- [Job]: Exactly as written, reproduce the lines from the beginning of the data through the line containing "X017300Y002237D02*"; the pictures are not reproduced.

- [Text-based hardware design files]:
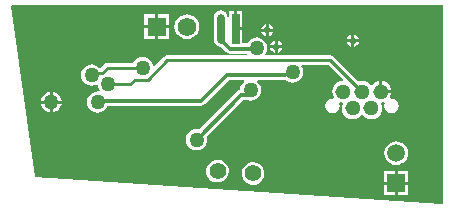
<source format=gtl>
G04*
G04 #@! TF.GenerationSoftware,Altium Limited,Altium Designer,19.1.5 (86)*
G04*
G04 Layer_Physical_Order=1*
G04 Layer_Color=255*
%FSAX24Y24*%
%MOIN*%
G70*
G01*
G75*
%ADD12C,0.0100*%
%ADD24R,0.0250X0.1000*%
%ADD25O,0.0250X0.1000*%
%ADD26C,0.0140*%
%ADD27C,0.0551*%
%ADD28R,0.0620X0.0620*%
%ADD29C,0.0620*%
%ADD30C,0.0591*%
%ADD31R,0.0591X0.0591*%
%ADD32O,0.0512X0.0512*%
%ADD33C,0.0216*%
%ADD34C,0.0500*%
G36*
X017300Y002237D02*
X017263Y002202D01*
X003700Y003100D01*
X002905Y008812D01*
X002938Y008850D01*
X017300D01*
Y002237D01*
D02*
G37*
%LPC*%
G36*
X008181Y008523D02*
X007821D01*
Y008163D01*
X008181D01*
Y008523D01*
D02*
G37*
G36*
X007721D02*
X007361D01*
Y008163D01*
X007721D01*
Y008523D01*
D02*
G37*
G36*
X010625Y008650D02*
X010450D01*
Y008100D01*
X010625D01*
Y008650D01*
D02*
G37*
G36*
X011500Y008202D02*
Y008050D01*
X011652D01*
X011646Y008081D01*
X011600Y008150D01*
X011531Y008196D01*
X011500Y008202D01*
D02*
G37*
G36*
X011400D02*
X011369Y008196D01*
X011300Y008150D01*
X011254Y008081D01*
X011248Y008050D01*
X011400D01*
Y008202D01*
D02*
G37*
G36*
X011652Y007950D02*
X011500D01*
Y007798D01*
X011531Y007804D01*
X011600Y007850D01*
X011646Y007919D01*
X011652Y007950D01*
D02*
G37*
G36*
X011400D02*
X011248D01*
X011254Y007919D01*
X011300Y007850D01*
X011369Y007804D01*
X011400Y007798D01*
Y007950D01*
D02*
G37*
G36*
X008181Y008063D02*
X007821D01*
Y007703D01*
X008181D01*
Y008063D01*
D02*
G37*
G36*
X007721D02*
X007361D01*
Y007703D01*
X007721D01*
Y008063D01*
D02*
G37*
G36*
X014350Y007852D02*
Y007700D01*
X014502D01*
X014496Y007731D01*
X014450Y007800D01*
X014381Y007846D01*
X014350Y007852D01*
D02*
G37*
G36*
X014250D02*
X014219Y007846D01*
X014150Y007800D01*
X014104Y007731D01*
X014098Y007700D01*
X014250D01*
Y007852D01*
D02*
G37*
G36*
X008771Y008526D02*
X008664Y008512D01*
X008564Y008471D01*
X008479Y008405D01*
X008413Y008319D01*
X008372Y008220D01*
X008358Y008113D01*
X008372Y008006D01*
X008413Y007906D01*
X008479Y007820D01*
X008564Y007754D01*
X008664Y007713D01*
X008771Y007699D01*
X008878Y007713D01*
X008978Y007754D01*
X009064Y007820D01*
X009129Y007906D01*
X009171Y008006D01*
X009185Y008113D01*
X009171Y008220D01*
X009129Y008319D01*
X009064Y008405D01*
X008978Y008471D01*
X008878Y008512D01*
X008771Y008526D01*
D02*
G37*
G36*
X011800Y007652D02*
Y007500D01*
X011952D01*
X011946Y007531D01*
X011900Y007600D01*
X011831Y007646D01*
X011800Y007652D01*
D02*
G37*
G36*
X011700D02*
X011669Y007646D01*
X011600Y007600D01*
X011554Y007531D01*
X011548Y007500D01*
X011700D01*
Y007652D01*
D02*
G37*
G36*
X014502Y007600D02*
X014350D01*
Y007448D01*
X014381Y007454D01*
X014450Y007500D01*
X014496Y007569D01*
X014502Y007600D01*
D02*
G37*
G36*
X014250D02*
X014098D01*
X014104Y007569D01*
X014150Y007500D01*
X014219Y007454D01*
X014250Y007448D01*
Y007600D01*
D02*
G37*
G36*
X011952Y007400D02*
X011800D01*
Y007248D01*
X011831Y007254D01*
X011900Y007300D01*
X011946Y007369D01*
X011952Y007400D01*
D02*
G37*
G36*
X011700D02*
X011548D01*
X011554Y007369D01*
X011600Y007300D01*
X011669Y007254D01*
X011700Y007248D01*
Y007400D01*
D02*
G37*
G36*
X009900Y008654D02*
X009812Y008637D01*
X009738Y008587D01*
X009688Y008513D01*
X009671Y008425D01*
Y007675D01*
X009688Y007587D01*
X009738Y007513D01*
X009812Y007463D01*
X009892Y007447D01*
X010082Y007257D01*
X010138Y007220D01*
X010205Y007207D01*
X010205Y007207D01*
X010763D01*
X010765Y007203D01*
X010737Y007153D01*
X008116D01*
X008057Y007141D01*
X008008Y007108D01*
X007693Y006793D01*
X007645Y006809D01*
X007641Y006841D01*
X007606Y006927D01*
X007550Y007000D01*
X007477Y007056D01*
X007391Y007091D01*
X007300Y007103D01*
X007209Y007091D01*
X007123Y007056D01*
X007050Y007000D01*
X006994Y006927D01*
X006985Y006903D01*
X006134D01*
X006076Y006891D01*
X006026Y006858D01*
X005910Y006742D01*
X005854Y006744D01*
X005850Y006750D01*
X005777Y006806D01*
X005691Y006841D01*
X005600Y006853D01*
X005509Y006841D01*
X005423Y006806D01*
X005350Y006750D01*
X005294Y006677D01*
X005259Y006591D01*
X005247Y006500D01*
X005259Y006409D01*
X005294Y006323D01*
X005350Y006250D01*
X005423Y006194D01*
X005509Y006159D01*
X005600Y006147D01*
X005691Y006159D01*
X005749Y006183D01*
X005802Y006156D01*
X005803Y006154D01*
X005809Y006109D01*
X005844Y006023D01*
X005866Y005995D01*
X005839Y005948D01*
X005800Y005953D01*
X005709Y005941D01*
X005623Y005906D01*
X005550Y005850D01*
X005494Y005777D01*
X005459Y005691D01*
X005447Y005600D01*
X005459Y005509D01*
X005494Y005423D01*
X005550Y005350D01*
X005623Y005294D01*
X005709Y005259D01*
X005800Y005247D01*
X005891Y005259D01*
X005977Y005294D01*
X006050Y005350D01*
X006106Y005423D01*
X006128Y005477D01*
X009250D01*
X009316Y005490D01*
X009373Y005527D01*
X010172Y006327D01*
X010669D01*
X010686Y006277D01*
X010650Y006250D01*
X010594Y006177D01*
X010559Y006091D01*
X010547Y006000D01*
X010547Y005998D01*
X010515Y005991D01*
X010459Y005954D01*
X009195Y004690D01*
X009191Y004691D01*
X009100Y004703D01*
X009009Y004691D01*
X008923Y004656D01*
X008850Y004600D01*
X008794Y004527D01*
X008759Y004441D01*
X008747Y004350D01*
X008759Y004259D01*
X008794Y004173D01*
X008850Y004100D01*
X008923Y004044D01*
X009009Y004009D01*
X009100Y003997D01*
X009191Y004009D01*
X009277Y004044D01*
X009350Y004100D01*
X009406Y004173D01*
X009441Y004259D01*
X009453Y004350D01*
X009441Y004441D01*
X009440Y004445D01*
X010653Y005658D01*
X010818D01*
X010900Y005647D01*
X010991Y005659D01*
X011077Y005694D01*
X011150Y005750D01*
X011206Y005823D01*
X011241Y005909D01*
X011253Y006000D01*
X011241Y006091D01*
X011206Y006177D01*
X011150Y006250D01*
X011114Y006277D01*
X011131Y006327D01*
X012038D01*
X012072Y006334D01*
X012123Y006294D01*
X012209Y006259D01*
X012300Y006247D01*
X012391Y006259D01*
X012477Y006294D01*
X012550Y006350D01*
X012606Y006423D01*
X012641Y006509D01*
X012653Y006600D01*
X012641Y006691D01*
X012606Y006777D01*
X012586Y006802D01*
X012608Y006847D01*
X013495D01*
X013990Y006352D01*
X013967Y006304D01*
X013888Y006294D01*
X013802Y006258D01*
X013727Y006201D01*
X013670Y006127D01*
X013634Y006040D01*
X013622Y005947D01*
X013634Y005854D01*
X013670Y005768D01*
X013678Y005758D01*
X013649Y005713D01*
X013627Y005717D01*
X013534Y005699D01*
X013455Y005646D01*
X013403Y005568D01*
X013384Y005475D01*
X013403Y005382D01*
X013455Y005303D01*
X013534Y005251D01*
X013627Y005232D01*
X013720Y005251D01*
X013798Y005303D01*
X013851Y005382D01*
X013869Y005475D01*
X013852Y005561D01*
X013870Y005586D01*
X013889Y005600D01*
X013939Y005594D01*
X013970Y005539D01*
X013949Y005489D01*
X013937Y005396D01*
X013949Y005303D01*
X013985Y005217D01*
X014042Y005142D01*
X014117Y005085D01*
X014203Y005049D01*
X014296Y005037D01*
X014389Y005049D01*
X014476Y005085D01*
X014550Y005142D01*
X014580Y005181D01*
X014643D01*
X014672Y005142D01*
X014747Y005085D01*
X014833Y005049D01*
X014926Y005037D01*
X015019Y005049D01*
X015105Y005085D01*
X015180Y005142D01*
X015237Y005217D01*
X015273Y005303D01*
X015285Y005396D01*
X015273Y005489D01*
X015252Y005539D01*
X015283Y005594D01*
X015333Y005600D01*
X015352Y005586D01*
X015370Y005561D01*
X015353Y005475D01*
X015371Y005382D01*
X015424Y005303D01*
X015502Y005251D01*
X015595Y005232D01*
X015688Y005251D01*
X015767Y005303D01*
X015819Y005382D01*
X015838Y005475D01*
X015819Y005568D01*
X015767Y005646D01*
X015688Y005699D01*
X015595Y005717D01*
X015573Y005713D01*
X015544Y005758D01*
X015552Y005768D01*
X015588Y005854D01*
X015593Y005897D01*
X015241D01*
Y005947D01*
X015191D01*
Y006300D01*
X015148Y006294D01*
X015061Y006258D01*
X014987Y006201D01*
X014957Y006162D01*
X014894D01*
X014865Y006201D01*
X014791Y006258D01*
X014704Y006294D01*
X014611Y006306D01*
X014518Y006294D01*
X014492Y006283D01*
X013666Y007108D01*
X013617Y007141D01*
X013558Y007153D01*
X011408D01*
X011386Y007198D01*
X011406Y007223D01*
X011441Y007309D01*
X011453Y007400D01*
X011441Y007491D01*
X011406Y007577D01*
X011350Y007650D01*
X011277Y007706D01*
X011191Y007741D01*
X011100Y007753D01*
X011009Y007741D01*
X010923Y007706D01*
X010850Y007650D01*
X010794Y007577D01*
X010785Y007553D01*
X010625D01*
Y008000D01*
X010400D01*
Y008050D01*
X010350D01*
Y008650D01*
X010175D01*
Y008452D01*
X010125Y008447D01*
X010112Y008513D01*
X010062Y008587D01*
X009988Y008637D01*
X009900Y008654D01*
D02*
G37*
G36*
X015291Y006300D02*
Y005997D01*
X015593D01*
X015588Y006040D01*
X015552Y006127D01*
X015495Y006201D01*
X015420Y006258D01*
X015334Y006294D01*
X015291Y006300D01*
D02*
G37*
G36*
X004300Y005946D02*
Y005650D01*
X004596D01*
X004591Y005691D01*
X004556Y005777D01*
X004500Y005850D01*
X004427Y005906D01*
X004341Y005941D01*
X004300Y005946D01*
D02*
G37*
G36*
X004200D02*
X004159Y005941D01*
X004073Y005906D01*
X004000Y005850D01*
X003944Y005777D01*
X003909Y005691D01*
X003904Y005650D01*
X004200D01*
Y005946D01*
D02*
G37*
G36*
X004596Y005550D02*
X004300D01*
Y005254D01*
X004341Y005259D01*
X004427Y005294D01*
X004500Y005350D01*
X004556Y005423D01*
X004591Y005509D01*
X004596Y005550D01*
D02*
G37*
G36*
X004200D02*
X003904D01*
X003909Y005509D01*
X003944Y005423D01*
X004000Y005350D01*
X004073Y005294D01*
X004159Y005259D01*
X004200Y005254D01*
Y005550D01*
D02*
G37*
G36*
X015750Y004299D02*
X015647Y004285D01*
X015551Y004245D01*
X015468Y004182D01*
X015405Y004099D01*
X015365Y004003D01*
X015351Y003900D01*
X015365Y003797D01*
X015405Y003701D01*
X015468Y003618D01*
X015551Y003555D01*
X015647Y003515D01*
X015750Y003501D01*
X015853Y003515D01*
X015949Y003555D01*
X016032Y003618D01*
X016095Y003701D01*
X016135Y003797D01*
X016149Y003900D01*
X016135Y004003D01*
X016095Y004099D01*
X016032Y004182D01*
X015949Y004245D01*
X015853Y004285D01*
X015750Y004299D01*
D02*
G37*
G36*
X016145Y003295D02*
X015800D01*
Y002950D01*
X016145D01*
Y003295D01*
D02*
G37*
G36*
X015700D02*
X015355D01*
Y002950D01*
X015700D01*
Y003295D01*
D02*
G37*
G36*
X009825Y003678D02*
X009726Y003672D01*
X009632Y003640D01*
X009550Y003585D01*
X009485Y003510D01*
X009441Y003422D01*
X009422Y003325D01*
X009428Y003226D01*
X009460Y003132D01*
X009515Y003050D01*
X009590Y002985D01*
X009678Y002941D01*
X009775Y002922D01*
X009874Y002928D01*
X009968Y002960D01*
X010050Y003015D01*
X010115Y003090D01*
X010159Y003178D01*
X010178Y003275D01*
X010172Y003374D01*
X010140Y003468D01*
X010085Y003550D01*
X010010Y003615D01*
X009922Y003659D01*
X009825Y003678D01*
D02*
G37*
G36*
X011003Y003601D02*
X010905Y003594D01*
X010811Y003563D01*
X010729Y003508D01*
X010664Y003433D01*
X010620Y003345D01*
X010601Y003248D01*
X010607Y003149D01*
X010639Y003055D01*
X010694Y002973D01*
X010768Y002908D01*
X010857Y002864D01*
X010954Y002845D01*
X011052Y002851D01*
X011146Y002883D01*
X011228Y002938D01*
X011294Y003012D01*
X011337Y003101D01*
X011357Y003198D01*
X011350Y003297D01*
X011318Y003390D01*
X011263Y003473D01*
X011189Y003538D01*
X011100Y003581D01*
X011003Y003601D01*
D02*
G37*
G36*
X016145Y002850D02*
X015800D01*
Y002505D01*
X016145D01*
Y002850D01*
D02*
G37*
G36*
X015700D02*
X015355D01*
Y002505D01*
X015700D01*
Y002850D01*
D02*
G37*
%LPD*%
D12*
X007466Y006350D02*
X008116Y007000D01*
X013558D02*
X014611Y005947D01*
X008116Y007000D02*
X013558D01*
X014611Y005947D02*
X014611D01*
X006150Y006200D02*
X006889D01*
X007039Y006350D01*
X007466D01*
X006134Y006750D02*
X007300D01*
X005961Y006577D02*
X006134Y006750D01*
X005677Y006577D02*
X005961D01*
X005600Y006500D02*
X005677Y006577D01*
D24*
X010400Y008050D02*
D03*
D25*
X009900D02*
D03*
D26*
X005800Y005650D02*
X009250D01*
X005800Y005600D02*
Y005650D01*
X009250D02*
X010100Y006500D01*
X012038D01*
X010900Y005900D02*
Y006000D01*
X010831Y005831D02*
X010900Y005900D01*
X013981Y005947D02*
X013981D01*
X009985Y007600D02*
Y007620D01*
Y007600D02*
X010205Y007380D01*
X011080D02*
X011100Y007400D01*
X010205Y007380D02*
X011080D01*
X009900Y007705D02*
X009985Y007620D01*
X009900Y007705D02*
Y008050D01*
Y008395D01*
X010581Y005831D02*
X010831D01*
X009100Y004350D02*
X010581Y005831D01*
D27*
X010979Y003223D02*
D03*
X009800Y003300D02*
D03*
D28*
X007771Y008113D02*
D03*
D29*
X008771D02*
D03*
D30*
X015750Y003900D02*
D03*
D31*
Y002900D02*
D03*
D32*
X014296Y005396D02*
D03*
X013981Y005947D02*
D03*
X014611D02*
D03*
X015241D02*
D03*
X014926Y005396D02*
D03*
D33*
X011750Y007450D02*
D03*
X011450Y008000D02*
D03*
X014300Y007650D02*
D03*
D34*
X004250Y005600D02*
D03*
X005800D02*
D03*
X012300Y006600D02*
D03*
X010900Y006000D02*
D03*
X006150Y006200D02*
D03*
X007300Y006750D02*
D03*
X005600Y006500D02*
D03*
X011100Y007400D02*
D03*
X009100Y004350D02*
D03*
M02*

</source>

- [Output for this task]:
<source format=gtl>
G04*
G04 #@! TF.GenerationSoftware,Altium Limited,Altium Designer,19.1.5 (86)*
G04*
G04 Layer_Physical_Order=1*
G04 Layer_Color=255*
%FSAX24Y24*%
%MOIN*%
G70*
G01*
G75*
%ADD12C,0.0100*%
%ADD24R,0.0250X0.1000*%
%ADD25O,0.0250X0.1000*%
%ADD26C,0.0140*%
%ADD27C,0.0551*%
%ADD28R,0.0620X0.0620*%
%ADD29C,0.0620*%
%ADD30C,0.0591*%
%ADD31R,0.0591X0.0591*%
%ADD32O,0.0512X0.0512*%
%ADD33C,0.0216*%
%ADD34C,0.0500*%
G36*
X017300Y002237D02*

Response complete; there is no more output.